──────── ENTRIES SHOWN ────────

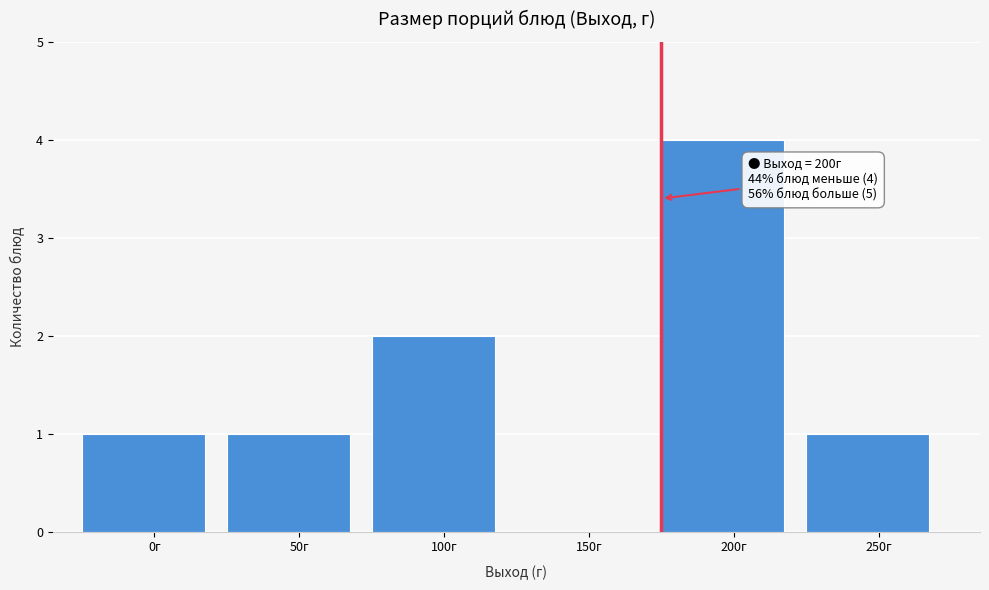

Reading left to right, what are all the values shown in this chart?

0г=1	50г=1	100г=2	150г=0	200г=4	250г=1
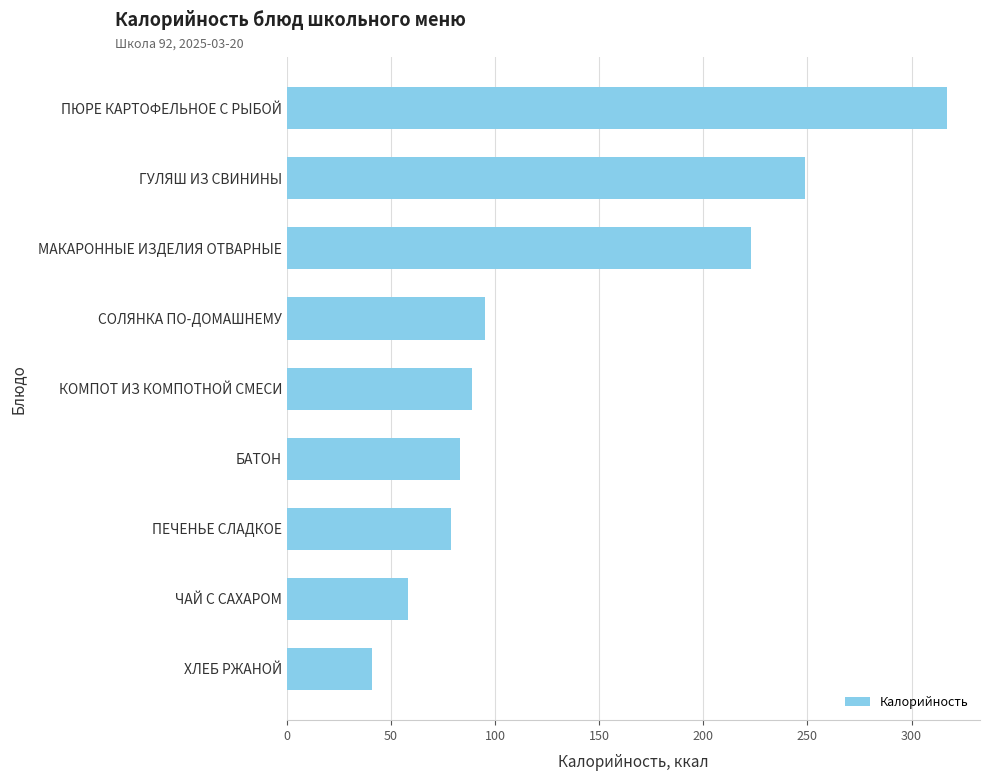

Between ГУЛЯШ ИЗ СВИНИНЫ and БАТОН, which is larger?

ГУЛЯШ ИЗ СВИНИНЫ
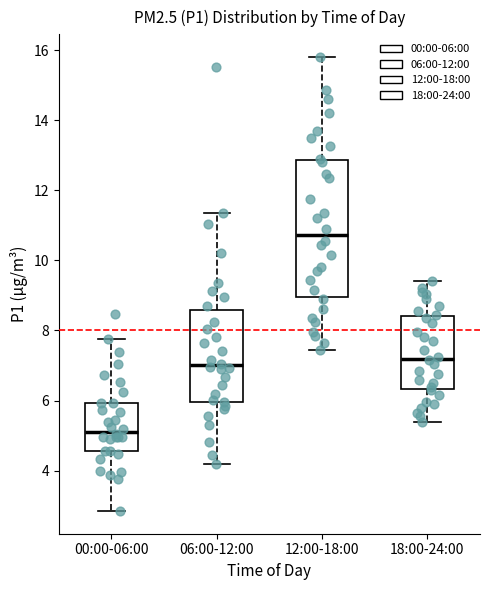

Which box's median line is the lowest?

00:00-06:00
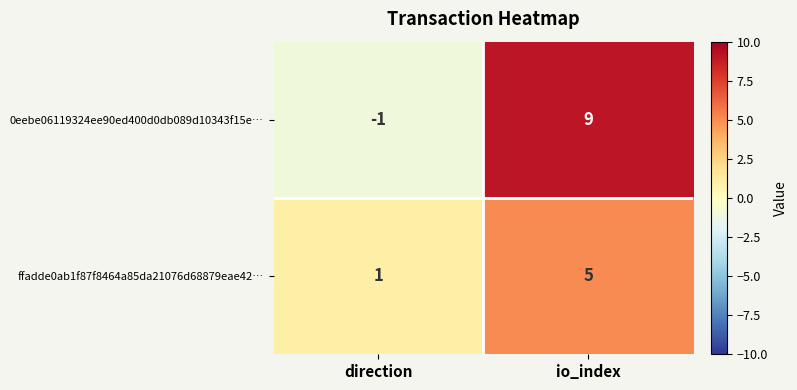

How many data points does each series have?

2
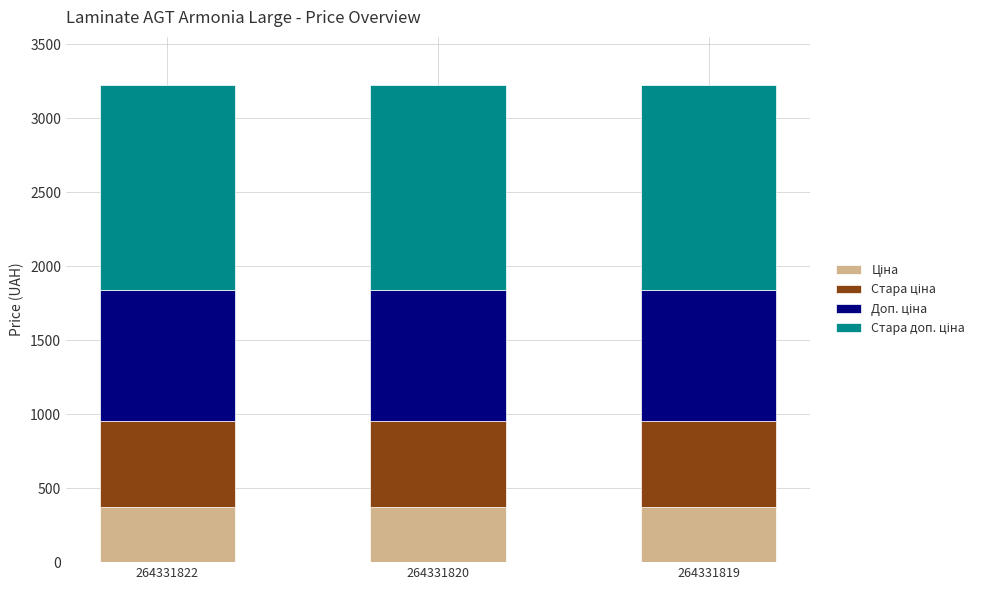

What is the total value across all series at 264331822?

3228.6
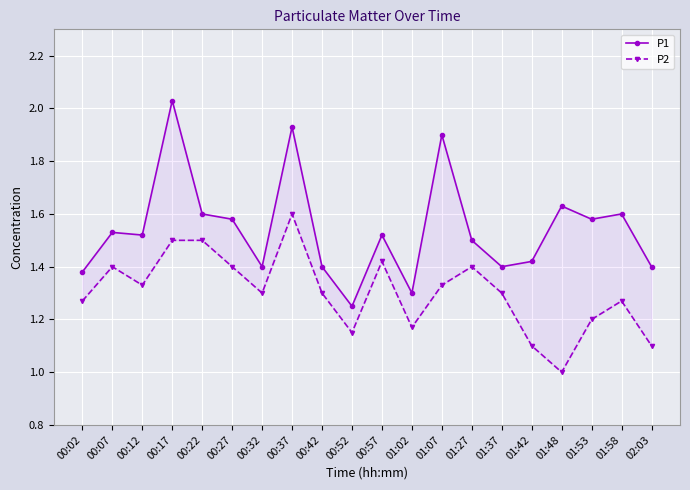

Is it true that P2 equals 2.3 at 01:27?

False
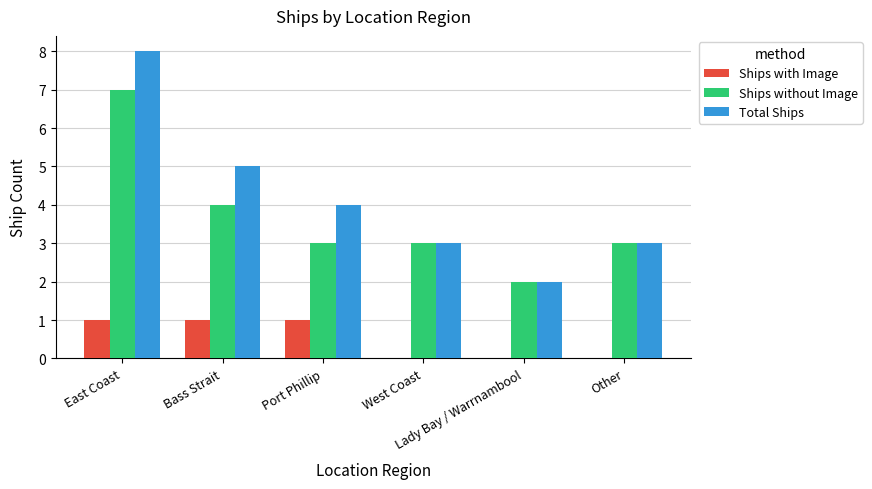

Which series has the largest total across all categories?

Total Ships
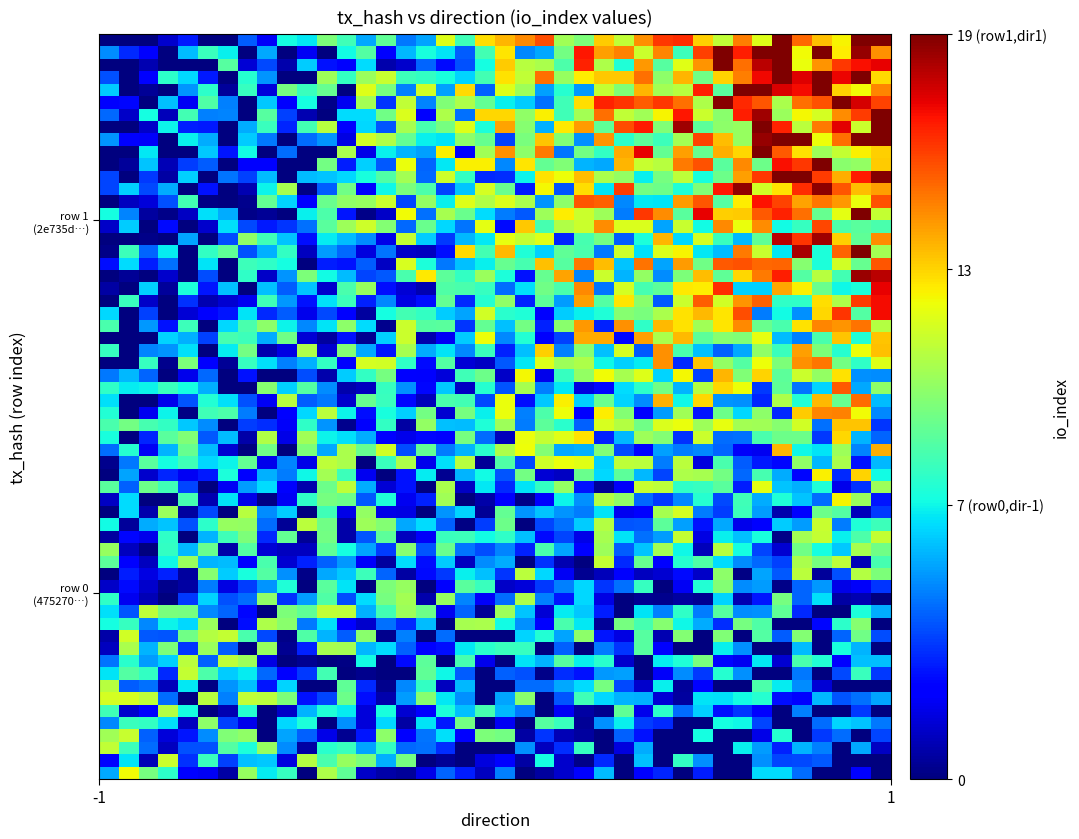

Reading left to right, list all the values displayed in this chart.

475270458b61c68b63bb5a0f5278680d6d6669c: -1	7
2e735db63c12f7cae0dab18f99ccf00521d3e77: 1	19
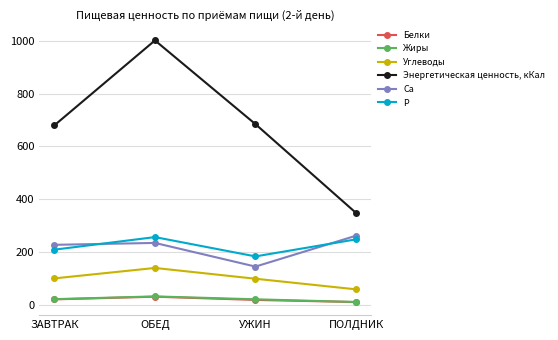

List the series in order of their peak value, highest first.

Энергетическая ценность, кКал, Са, Р, Углеводы, Жиры, Белки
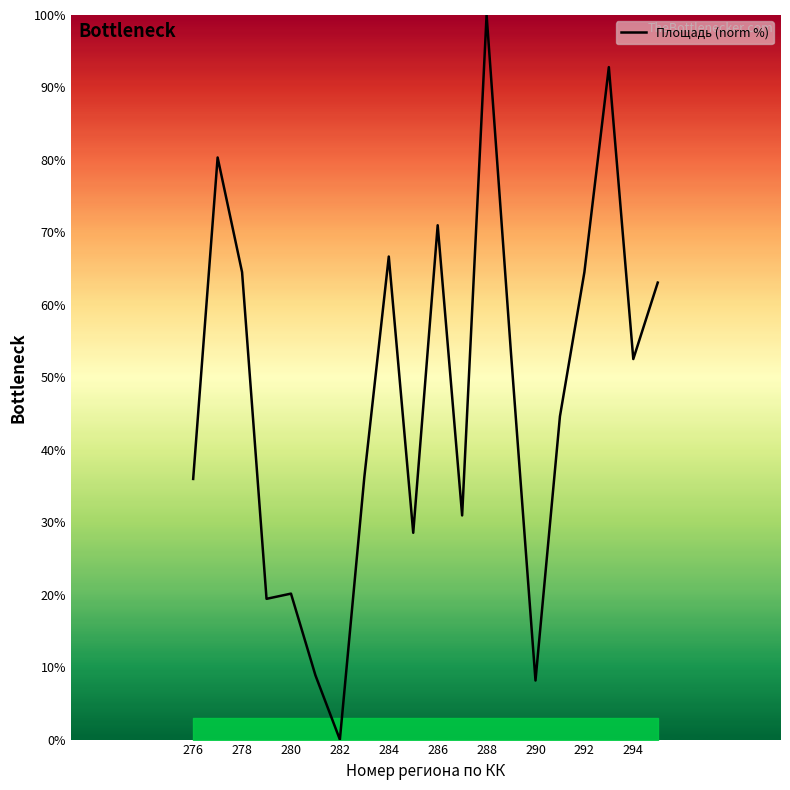

What is the difference between the second highest and second lowest values?

84.7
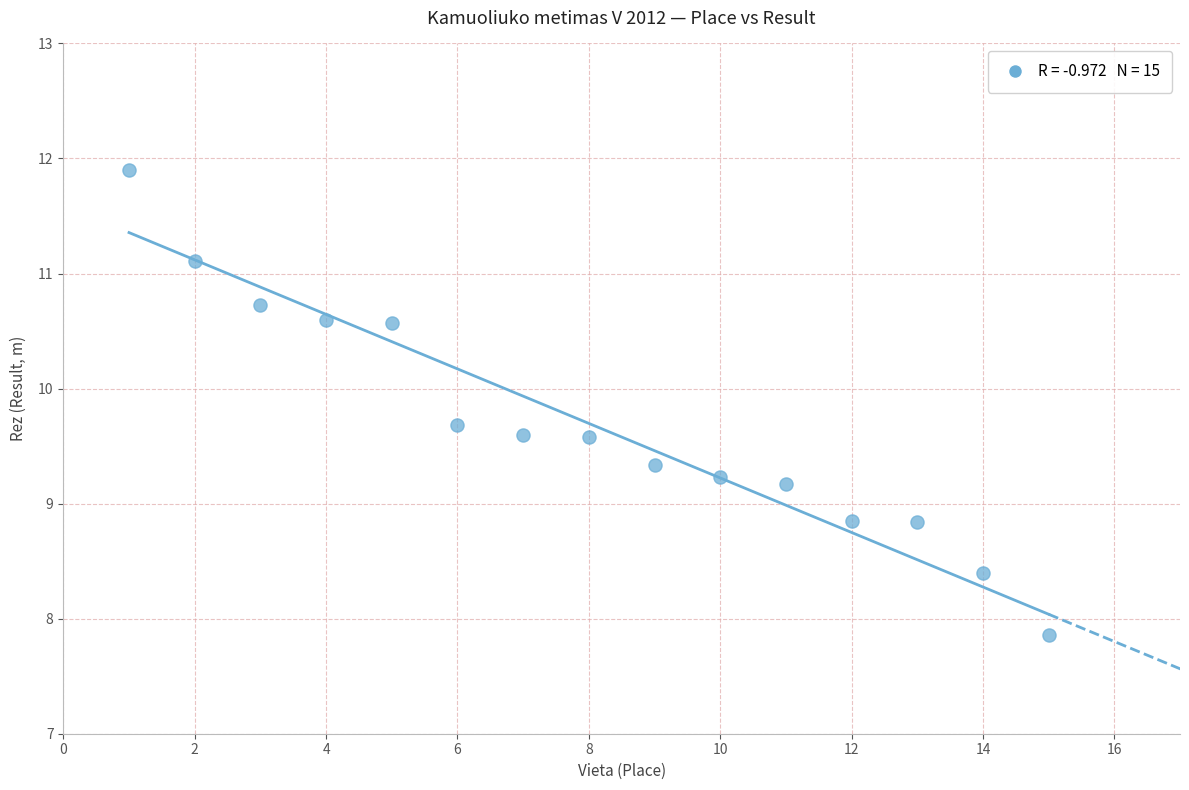

What is the range of X values (max minus min)?

14.0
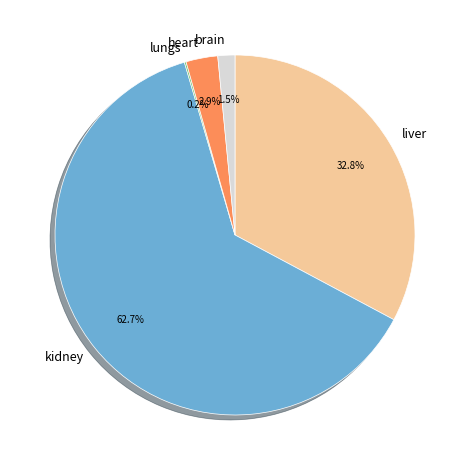

Between brain and liver, which is larger?

liver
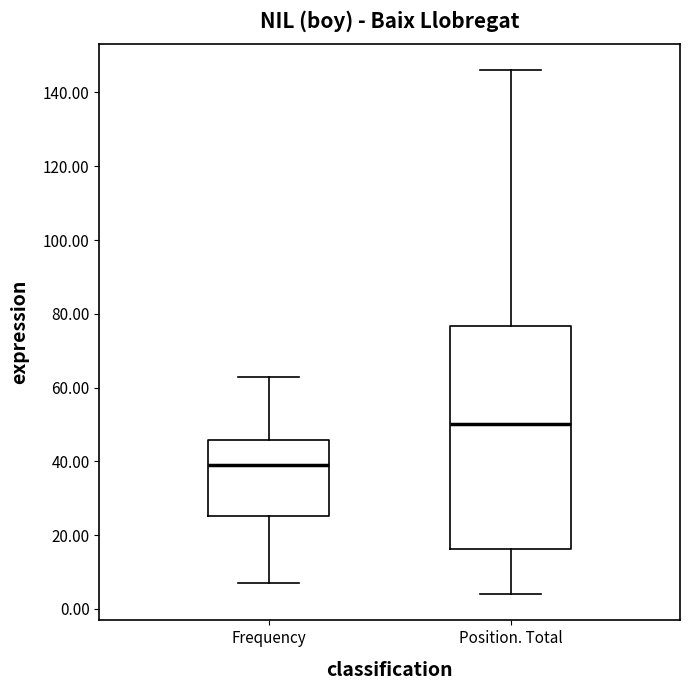

Reading left to right, transcribe this box plot: for each box, give where its median line is, the range the box spans, and where its two whiskers end, as read against the y-axis. The values are not printed on the chart, so give them approximately, as read against the axis.

Frequency: median 40, box 26 to 46, whiskers 8 to 64
Position. Total: median 50, box 16 to 76, whiskers 4 to 146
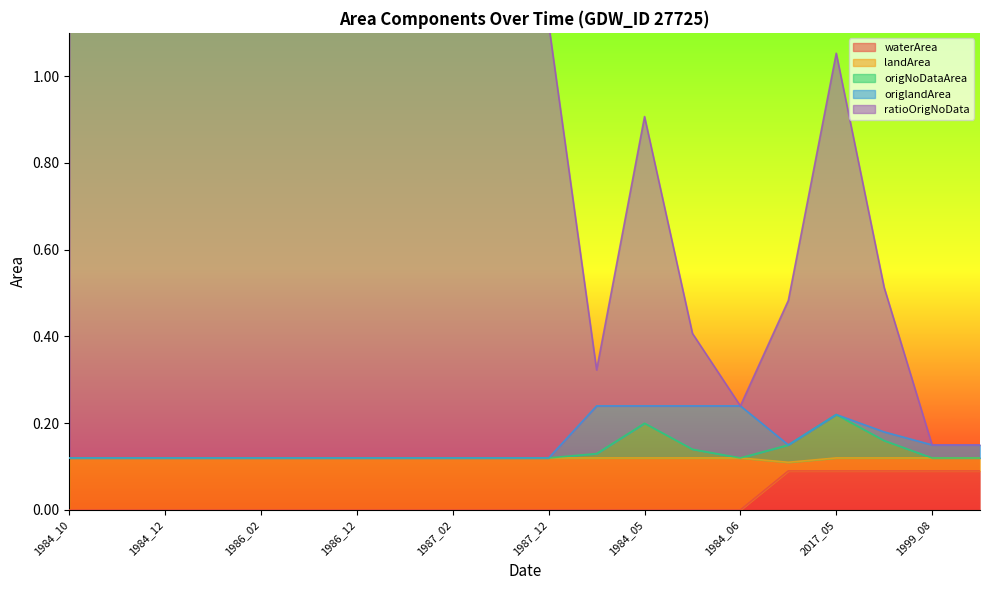

What is the difference between the maximum and second lowest values in the ratioOrigNoData series?

1.0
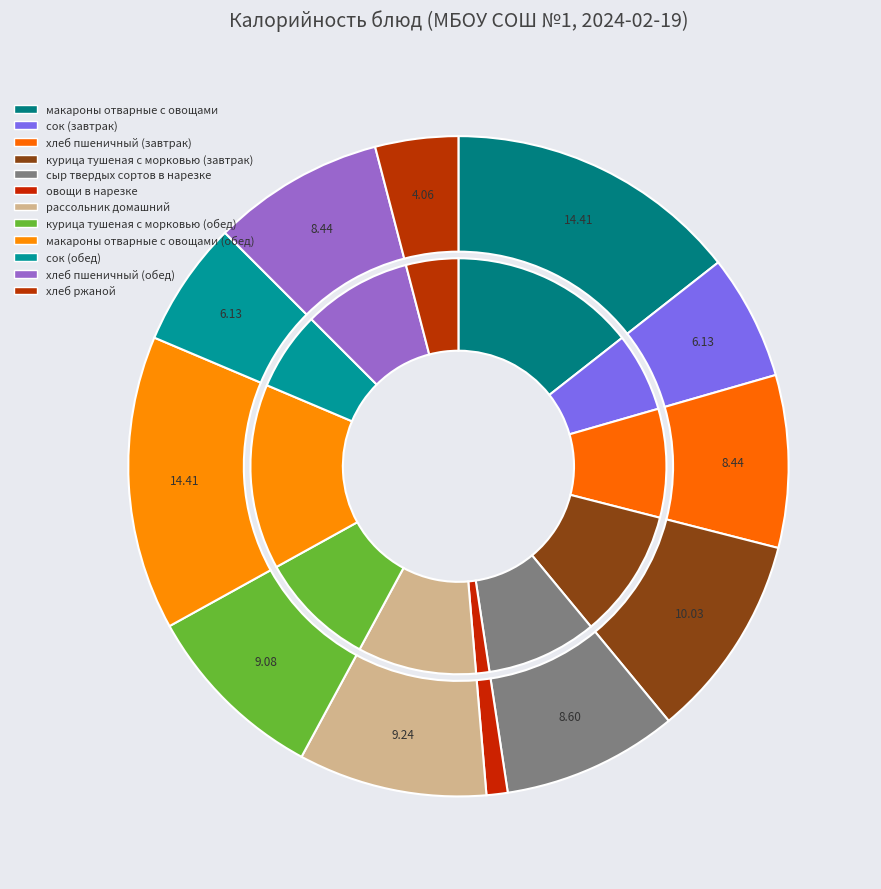

Is there any slice that represents more than half of the pie?

No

────────

- [EXERCISE OBJECTIVE] Reproduce every item above word for word, without the pictures.

- [ANSWER BOX]
Reading left to right, what are all the values shown in this chart?

0г=1	50г=1	100г=2	150г=0	200г=4	250г=1

Between ГУЛЯШ ИЗ СВИНИНЫ and БАТОН, which is larger?

ГУЛЯШ ИЗ СВИНИНЫ

Which box's median line is the lowest?

00:00-06:00

How many data points does each series have?

2

What is the total value across all series at 264331822?

3228.6

Is it true that P2 equals 2.3 at 01:27?

False

Which series has the largest total across all categories?

Total Ships

Reading left to right, list all the values displayed in this chart.

475270458b61c68b63bb5a0f5278680d6d6669c: -1	7
2e735db63c12f7cae0dab18f99ccf00521d3e77: 1	19

List the series in order of their peak value, highest first.

Энергетическая ценность, кКал, Са, Р, Углеводы, Жиры, Белки

What is the difference between the second highest and second lowest values?

84.7

What is the range of X values (max minus min)?

14.0

Between brain and liver, which is larger?

liver

Reading left to right, transcribe this box plot: for each box, give where its median line is, the range the box spans, and where its two whiskers end, as read against the y-axis. The values are not printed on the chart, so give them approximately, as read against the axis.

Frequency: median 40, box 26 to 46, whiskers 8 to 64
Position. Total: median 50, box 16 to 76, whiskers 4 to 146

What is the difference between the maximum and second lowest values in the ratioOrigNoData series?

1.0

Is there any slice that represents more than half of the pie?

No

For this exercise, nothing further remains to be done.